§ Supplied passage
════════════════

Adds capability to allow userspace programs to forward a given event to
a specific network namespace as determined by the provided pid.  In
addition, support for a per-namespace kobject_sequence counter was
added.  Sysfs was modified to return the correct event counter based on
the current network namespace.

Signed-off-by: Michael J. Coss <michael.coss@alcatel-lucent.com>
---
 include/linux/kobject.h     |  3 ++
 include/net/net_namespace.h |  3 ++
 kernel/ksysfs.c             | 12 ++++++
 lib/kobject_uevent.c        | 90 +++++++++++++++++++++++++++++++++++++++++++++
 4 files changed, 108 insertions(+)

════════════════

§ Listed records
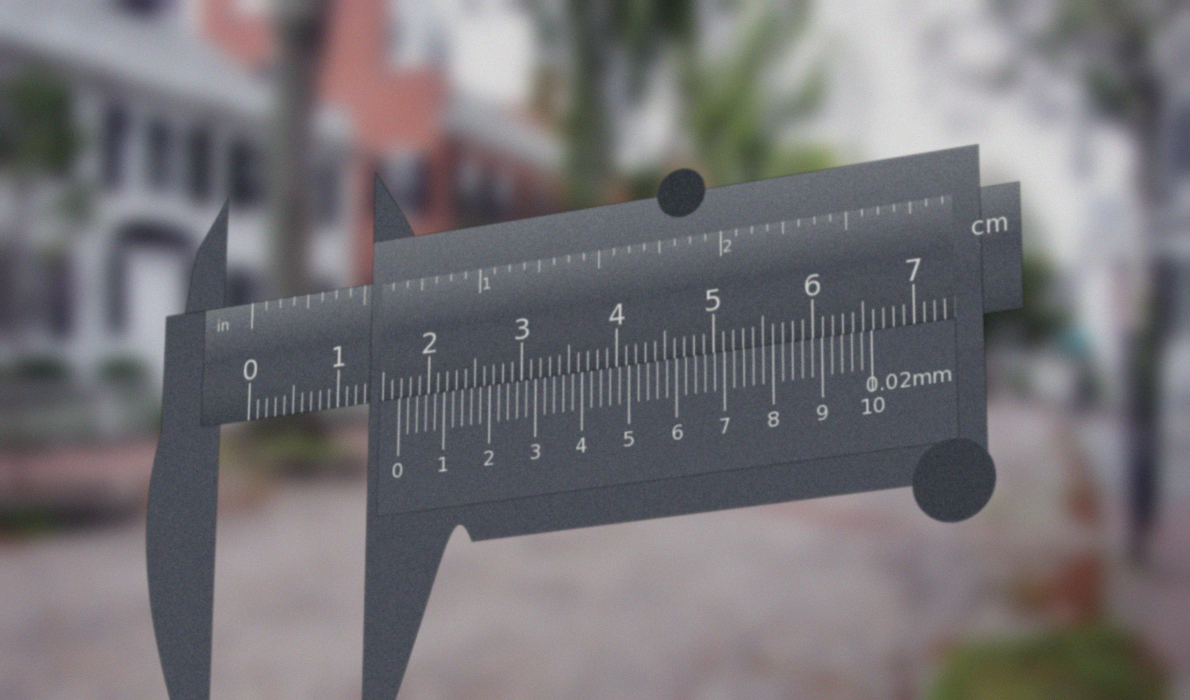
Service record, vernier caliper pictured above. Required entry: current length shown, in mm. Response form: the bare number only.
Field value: 16.8
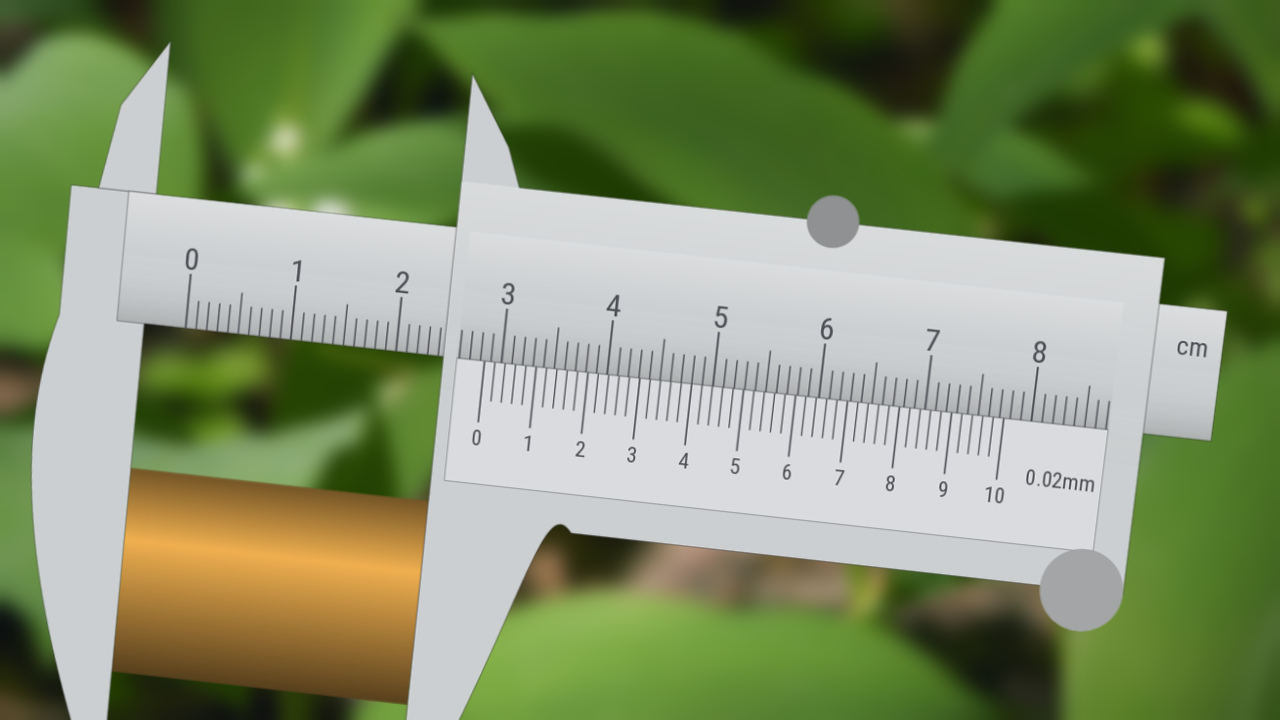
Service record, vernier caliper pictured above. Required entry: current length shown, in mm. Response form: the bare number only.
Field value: 28.4
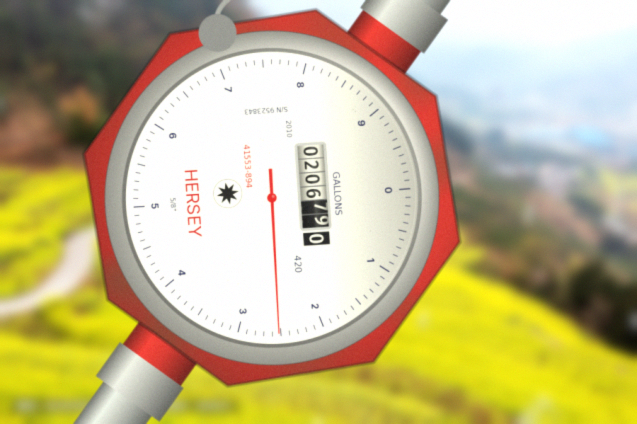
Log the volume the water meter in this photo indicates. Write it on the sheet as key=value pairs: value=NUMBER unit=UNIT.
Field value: value=206792.5 unit=gal
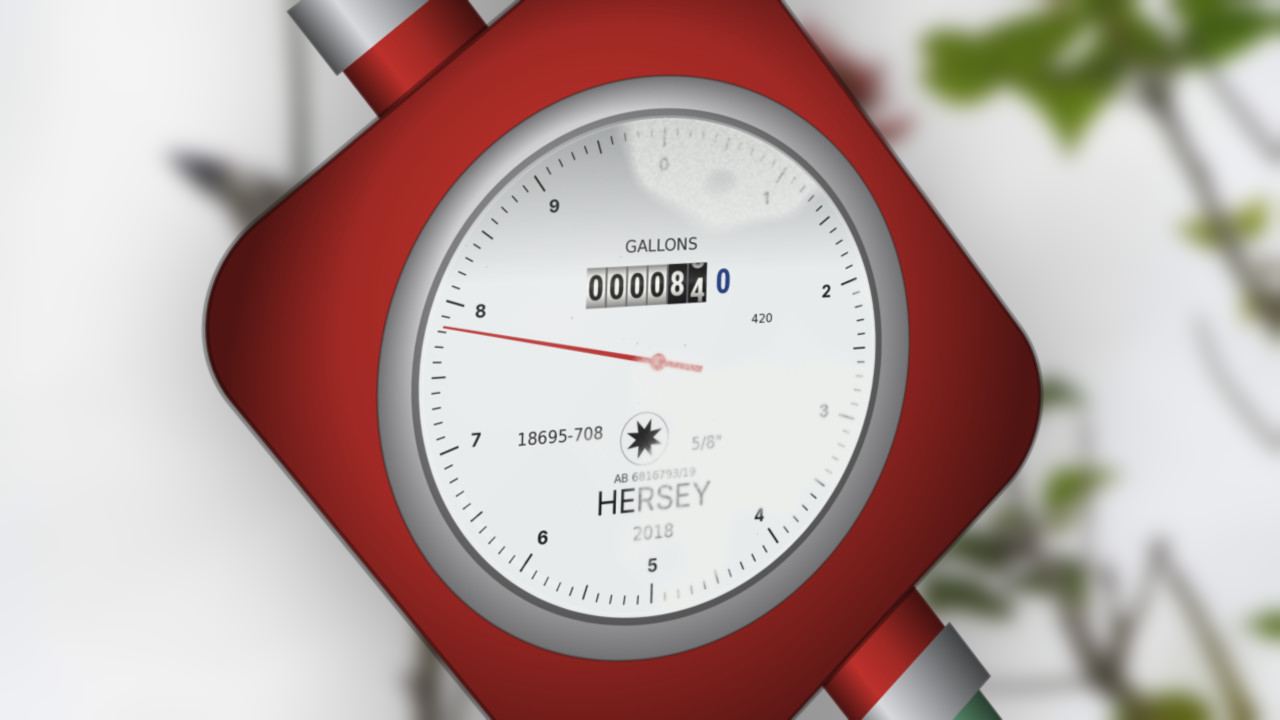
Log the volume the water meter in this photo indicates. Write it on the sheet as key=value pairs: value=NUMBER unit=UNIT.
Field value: value=837.8 unit=gal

════════════════

§ Required work
**a.** In the patch description, what decides which network namespace an event gets forwarded to? Answer in one to three sentences.
**b.** Rewrite the stretch of the patch description from "Adds capability to" through "current network namespace.", changing "userspace programs" to "user-space programs".
You won't need the listing for any of this.

§ Responses for each task
**a.** The pid that the userspace program provides decides it. The event goes to the network namespace that this pid points to.

**b.**
Adds capability to allow user-space programs to forward a given event to
a specific network namespace as determined by the provided pid.  In
addition, support for a per-namespace kobject_sequence counter was
added.  Sysfs was modified to return the correct event counter based on
the current network namespace.